Items from a data source
*** Block opens ***

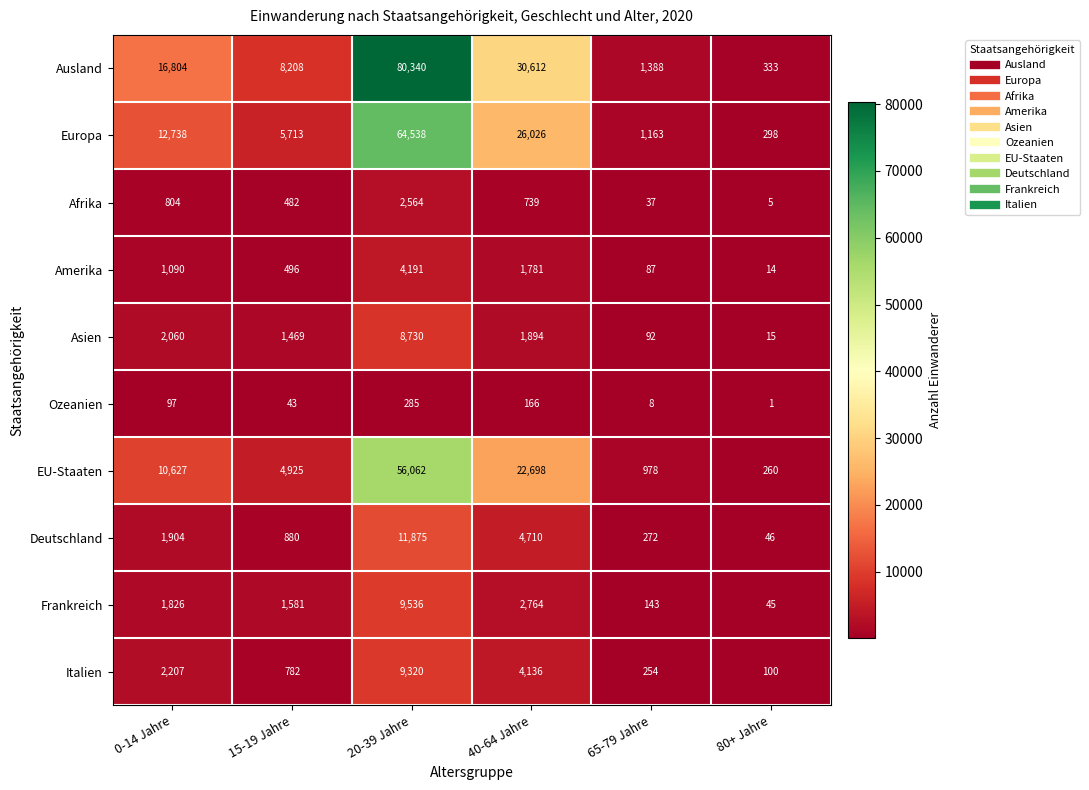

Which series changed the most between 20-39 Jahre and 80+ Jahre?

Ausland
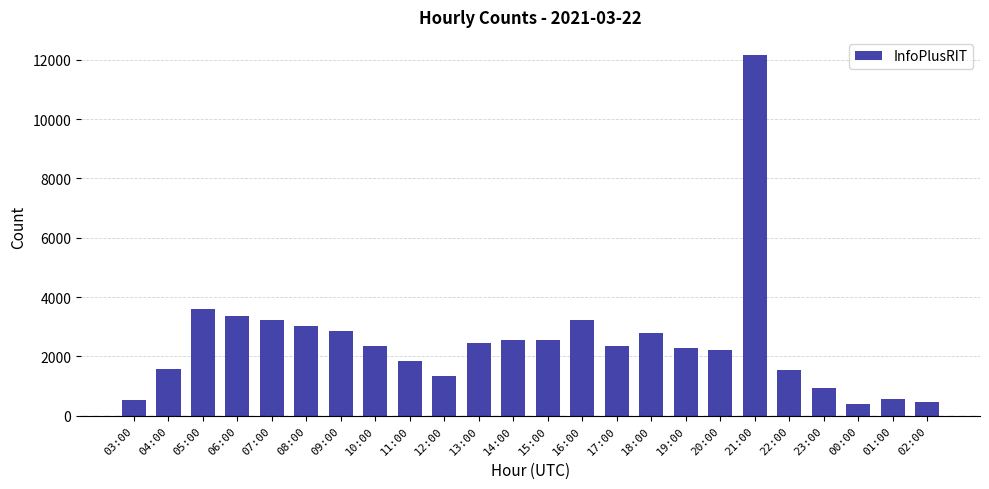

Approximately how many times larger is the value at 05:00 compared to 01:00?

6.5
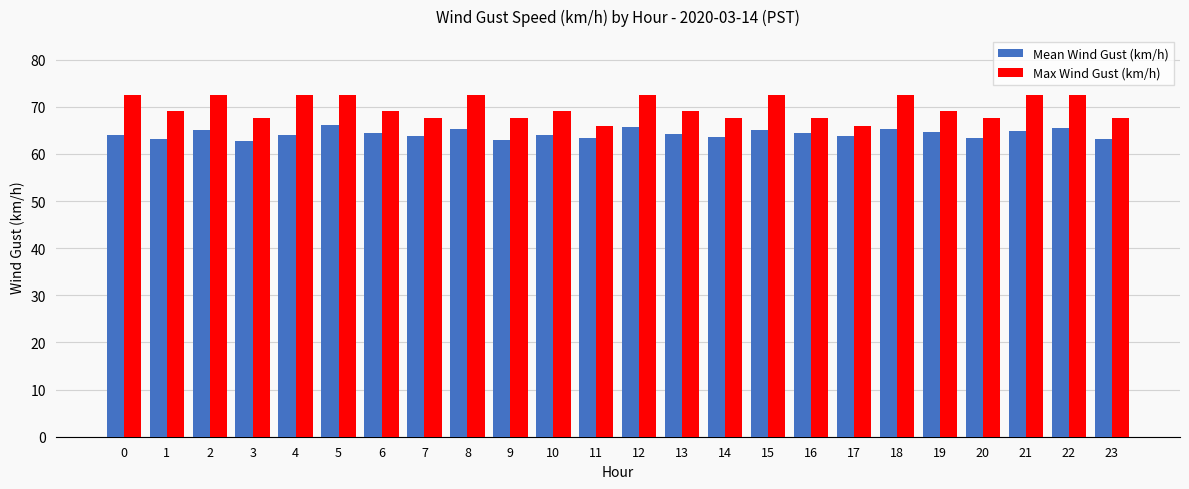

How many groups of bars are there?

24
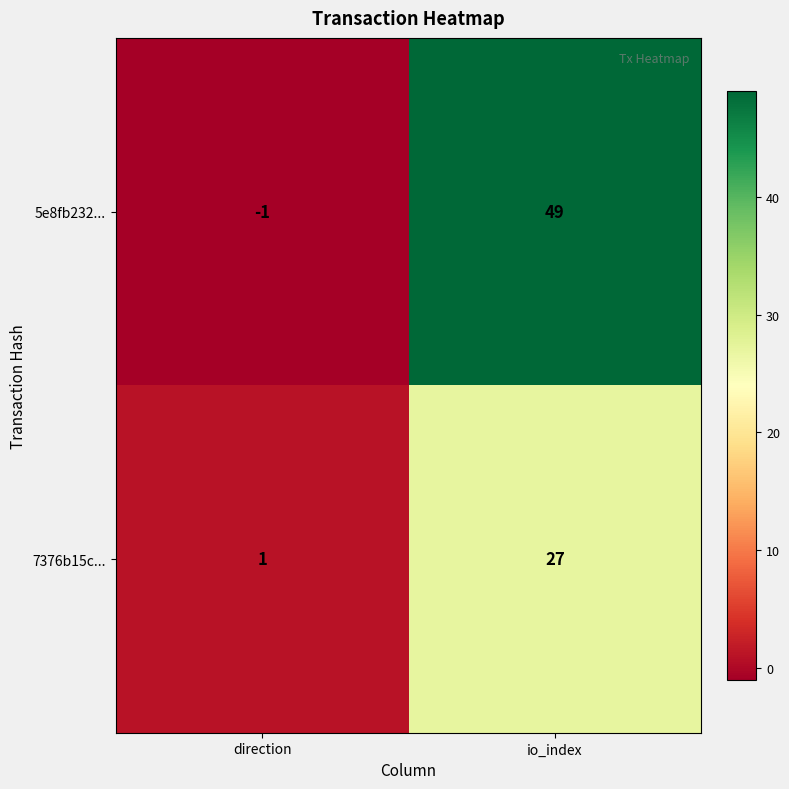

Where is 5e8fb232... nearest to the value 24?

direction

*** Block closes ***

_Your task_.
Copy out all of the material above word for word, leaving out the pictures.

_Solution to this task_.
Which series changed the most between 20-39 Jahre and 80+ Jahre?

Ausland

Approximately how many times larger is the value at 05:00 compared to 01:00?

6.5

How many groups of bars are there?

24

Where is 5e8fb232... nearest to the value 24?

direction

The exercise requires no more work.